*Jobs*:
1: Please answer these questions about the article on cloud database security, one answer per line:
(a) Which relational database brands does it name as working well with the approach?
(b) Where does the approach place an encrypted disk?
(c) On what date was it published?
2: For each statement, say whether it agrees with the article on cloud database security, and quote the words that decide it.
(a) Customers raised further questions after the earlier post on database security in the cloud.
(b) From the database engine's point of view, the encryption is noticeable.
(c) The approach is described as expensive.

*Excerpt provided*:
>>>

|By Gilad Parann-Nissany||
|November 30, 2011 01:15 PM EST||
Recently, in our post on Database security in the cloud, we reviewed the threats against database installations in the cloud and best practices for protecting your data. A number of customers have asked us follow-on questions:
- Which database brands are open and tested with these techniques?
- What are the most significant gotchas?
- What performance, scalability and fail-safe characteristics can they expect when securing their database in the cloud?
We have found that all the major relational database brands (MySQL, Oracle, Microsoft SQL Server, and IBM DB2, among others) can work well in this scenario. Essentially, the approach places an encrypted disk “under” the database engine, and from the engine point of view the encryption is transparent. This meshes well with most OLTP implementations and is extremely cost effective as well as simple to use.

<<<

*Stored data*:
>>>

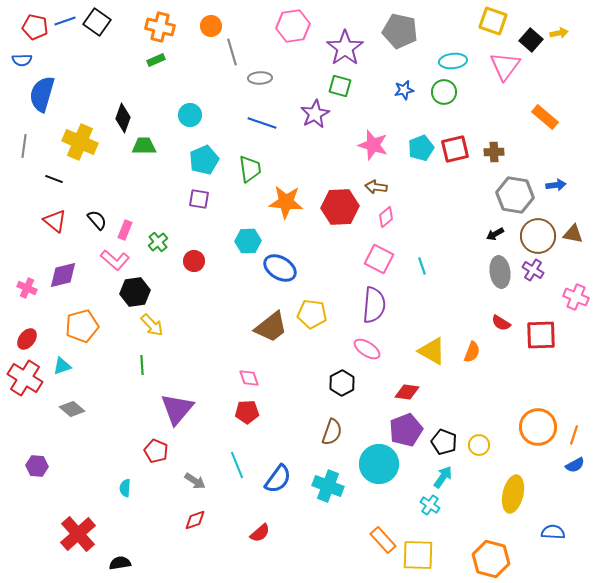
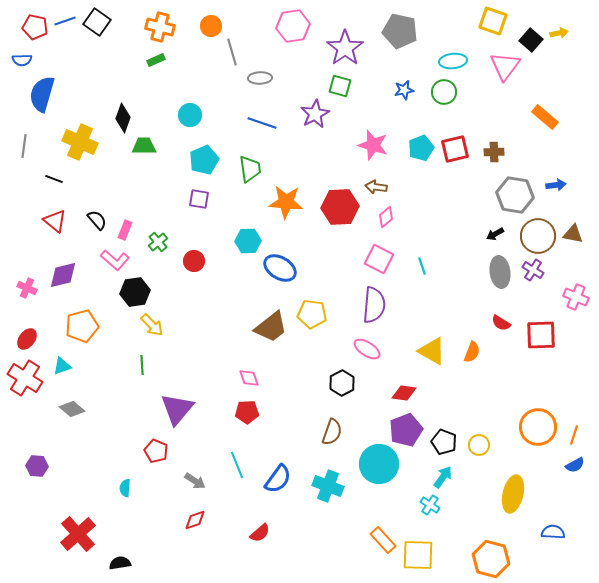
red diamond at (407, 392): moved 3 px left, 1 px down
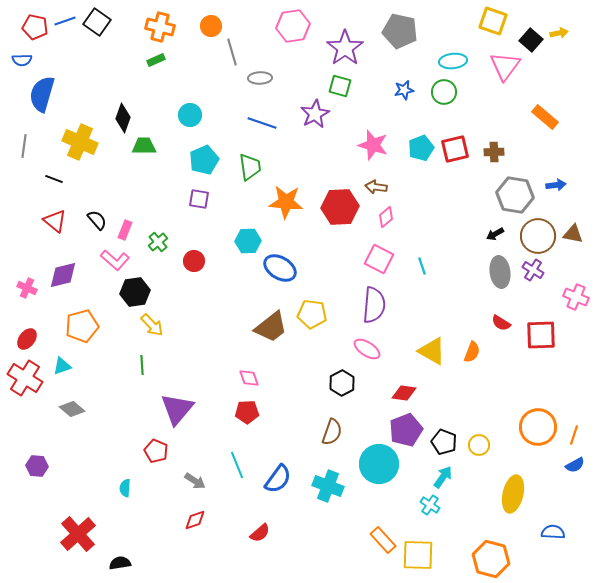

<<<

*Answers to the exercises*:
1:
(a) MySQL, Oracle, Microsoft SQL Server, and IBM DB2, among others.
(b) "Under" the database engine.
(c) November 30, 2011.

2:
(a) Yes: "A number of customers have asked us follow-on questions"
(b) No: "from the engine point of view the encryption is transparent"
(c) No: "is extremely cost effective as well as simple to use"